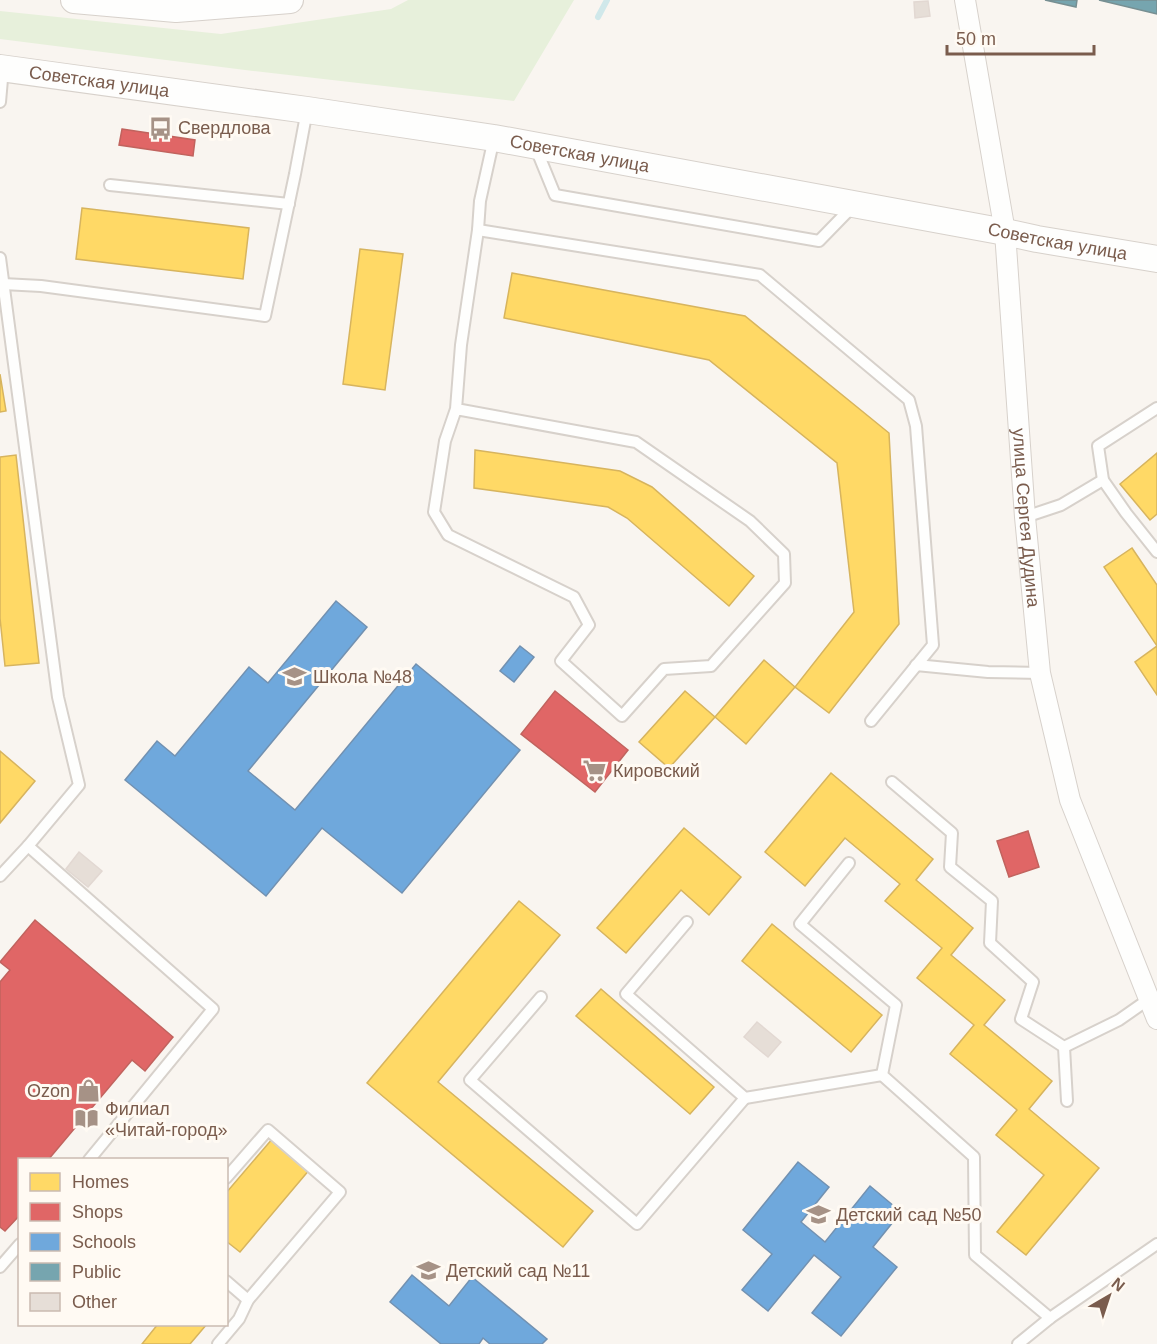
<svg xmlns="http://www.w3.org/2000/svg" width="1157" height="1344" viewBox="0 0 1157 1344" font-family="Helvetica,sans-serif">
<rect width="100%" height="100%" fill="#f9f5f0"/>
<polygon fill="#e7f0db" points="408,0 574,0 514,101 253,71 0,39 0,11 221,34 391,9"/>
<g fill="#ffd966" stroke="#d7b45e" stroke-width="1.5">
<polygon points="82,208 249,228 243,279 76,259"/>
<polygon points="360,249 403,254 385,390 343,384"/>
<polygon points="512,273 745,316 889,433 899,624 829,713 795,687 854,612 837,463 709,360 504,318"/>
<polygon points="0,374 6,411 0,412"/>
<polygon points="475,450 620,471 652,487 754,576 729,606 627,518 608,507 474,488"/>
<polygon points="1157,453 1157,514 1150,520 1120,484"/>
<polygon points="16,455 39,663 5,666 0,618 0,457"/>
<polygon points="1132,548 1157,585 1157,646 1104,567"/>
<polygon points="1157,646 1157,695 1135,662"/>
<polygon points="764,660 795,687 746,744 715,717"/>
<polygon points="685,691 715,717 669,768 639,742"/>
<polygon points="0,751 35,781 0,823"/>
<polygon points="831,773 933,859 916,880 973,928 951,955 1005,1000 984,1025 1052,1081 1029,1109 1099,1168 1026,1255 997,1232 1044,1175 996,1135 1017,1110 950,1054 974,1025 917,978 942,948 885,901 900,884 845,838 805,886 765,852"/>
<polygon points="684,828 741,877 709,915 681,890 626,953 597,928"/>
<polygon points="519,901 560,935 438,1082 593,1211 563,1247 367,1083"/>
<polygon points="772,924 882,1015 851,1052 742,961"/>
<polygon points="601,989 714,1087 690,1114 576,1016"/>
<polygon points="273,1138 310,1169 240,1252 226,1241 226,1193"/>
<polygon points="158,1324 207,1324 190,1344 142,1344"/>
</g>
<g fill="#e06666" stroke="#c1635e" stroke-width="1.5">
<polygon points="122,129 195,140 193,156 119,145"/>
<polygon points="555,691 628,750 595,792 521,734"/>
<polygon points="1028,831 1039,867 1009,877 997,841"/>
<polygon points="35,920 173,1037 145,1071 132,1060 48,1160 20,1160 20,1215 5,1231 0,1227 0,982 10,970 0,962"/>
</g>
<g fill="#6fa8dc" stroke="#7291b1" stroke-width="1.5">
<polygon points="336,601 367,627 248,771 295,810 416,664 520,750 402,893 322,828 266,896 125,780 157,741 175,756 249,667 268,683"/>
<polygon points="520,646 534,657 514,682 500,671"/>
<polygon points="798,1162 829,1187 801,1222 825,1242 870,1186 901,1212 873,1247 897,1267 841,1336 812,1313 841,1277 814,1255 768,1311 742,1290 772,1254 743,1230"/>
<polygon points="412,1275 449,1306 472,1277 547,1339 542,1344 490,1344 483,1338 479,1344 441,1344 390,1302"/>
</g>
<g fill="#76a5af" stroke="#778f92" stroke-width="1.5">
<polygon points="1045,0 1077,0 1076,7"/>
<polygon points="1099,0 1157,0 1157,14"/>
</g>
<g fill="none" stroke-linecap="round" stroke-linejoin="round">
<polyline stroke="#d0e8ea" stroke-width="6" points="598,17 607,0"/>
</g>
<g fill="#e6ded7" stroke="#e2d8d2" stroke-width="1.5">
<polygon points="928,1 930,16 915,18 914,2"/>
<polygon points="79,852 102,871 88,887 66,869"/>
<polygon points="757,1022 781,1042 768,1057 744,1037"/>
</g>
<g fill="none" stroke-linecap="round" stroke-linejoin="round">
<defs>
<g id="service">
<polyline points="0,102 3,68"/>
<polyline points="535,146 555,195 819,241 854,205"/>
<polyline points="110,185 289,204"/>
<polyline points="478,230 760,275 909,400 916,426 933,645 871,721"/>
<polyline points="0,258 58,697 79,785 28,846 0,876"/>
<polyline points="3,284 41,286 265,316 295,174 307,110"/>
<polyline points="1157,408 1098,446 1103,480 1126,513 1157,552"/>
<polyline points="456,409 636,442 750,521 784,554 785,583 711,666 664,669 622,716 561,661 589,625 574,597 448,535 434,512 445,441 456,409 461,345 478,230 480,201 494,138"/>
<polyline points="1025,517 1061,505 1103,480"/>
<polyline points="916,665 988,672 1040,673"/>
<polyline points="892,782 952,833 950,867 992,901 990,943 1033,982 1021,1019 1064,1047 1119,1020 1149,999"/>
<polyline points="28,846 213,1009 89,1160"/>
<polyline points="849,863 800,924 896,1005 882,1075 974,1157 975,1255 1050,1318"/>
<polyline points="687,922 626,994 745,1098 882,1075"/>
<polyline points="541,997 470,1080 637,1224 745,1098"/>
<polyline points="1064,1047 1067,1101"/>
<polyline points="0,1267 20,1244"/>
<polyline points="226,1281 248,1300"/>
<polyline points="218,1344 239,1319 248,1300 340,1192 268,1130 226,1178"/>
<polyline points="1018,1344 1050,1318 1157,1244"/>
</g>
<g id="minor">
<path id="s1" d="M965 0 1005 232 1025 517 1040 673 1070 800 1157 1019"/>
</g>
<g id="tertiary">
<polyline points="74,0 176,9 290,0"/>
<path id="s2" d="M0 68 307 110 494 138 1005 232 1037 239 1157 259"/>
</g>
</defs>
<use href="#service" stroke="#d7d1cb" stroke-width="14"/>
<use href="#minor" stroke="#d7d1cb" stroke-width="22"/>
<use href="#tertiary" stroke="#d7d1cb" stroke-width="28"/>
<use href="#service" stroke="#fefefd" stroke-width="10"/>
<use href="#minor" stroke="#fefefd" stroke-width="20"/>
<use href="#tertiary" stroke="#fefefd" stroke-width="26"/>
</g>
<defs>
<symbol id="bus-bare" viewBox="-9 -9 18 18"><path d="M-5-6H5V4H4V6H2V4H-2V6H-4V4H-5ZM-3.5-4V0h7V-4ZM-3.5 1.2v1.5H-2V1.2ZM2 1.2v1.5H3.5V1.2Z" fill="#a69286" stroke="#fffaf3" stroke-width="2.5" paint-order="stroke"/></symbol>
<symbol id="school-bare" viewBox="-9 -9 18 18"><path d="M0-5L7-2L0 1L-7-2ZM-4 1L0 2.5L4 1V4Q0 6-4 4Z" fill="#a69286" stroke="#fffaf3" stroke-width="2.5" paint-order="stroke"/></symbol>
<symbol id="supermarket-bare" viewBox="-9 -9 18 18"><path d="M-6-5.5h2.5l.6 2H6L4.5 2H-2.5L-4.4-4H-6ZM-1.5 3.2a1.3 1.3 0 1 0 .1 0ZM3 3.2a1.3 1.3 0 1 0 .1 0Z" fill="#a69286" stroke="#fffaf3" stroke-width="2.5" paint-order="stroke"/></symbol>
<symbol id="shop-bare" viewBox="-9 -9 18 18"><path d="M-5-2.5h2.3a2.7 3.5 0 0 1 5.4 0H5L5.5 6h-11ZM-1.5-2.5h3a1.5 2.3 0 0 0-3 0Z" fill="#a69286" stroke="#fffaf3" stroke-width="2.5" paint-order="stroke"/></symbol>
<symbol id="library-bare" viewBox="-9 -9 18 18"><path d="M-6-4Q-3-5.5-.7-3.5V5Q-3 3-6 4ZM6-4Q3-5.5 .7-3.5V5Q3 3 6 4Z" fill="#a69286" stroke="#fffaf3" stroke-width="2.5" paint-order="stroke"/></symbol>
</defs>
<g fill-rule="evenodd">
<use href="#bus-bare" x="144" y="112" width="33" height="33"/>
<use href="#school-bare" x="278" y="660" width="33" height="33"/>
<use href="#supermarket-bare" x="578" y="754" width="33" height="33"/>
<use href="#shop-bare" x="72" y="1074" width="33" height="33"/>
<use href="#library-bare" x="70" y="1102" width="33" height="33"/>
<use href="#school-bare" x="802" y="1198" width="33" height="33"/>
<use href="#school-bare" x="412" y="1254" width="33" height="33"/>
</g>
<g text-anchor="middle" stroke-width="6" stroke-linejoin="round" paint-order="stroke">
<g font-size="18" fill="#7a5c4d" stroke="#fffaf3">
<text dy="6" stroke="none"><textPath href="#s2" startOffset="100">Советская улица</textPath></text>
<text dy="6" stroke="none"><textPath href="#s2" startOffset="586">Советская улица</textPath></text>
<text dy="6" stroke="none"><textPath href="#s2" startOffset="1072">Советская улица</textPath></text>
<text dy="6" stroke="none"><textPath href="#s1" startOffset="522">улица Сергея Дудина</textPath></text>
</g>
<g font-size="18" fill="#7a5c4d" stroke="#fffaf3" text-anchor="start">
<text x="178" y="134">Свердлова</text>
<text x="313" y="683">Школа №48</text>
<text x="613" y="777">Кировский</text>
<text x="70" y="1097" text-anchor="end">Ozon</text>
<text x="105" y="1115">Филиал<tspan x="105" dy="21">«Читай-город»</tspan></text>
<text x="836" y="1221">Детский сад №50</text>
<text x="446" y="1277">Детский сад №11</text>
</g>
</g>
<rect x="18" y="1158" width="210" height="168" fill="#fffaf3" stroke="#cabbb1" stroke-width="1.5"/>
<rect x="30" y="1173" width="30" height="18" fill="#ffd966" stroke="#cabbb1" stroke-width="1.5"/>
<text x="72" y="1188" font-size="18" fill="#7a5c4d">Homes</text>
<rect x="30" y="1203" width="30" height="18" fill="#e06666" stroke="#cabbb1" stroke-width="1.5"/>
<text x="72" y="1218" font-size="18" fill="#7a5c4d">Shops</text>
<rect x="30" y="1233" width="30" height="18" fill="#6fa8dc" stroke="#cabbb1" stroke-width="1.5"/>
<text x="72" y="1248" font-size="18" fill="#7a5c4d">Schools</text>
<rect x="30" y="1263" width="30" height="18" fill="#76a5af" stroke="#cabbb1" stroke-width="1.5"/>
<text x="72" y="1278" font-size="18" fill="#7a5c4d">Public</text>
<rect x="30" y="1293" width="30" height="18" fill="#e6ded7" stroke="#cabbb1" stroke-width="1.5"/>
<text x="72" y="1308" font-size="18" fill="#7a5c4d">Other</text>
<g transform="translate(1109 1296) rotate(39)" stroke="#fffaf3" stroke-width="4.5" paint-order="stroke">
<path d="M0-4.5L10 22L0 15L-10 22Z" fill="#7a5c4d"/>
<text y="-9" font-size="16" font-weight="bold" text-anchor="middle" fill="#7a5c4d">N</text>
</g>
<path d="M947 45v9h147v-9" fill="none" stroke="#7a5c4d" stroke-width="3"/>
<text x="956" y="45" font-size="18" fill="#7a5c4d" stroke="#fffaf3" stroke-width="4.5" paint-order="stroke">50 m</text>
</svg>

# Instructions for the task
The answer should be one number, namely how many lines of the entries above include the string "middle".

# Result
2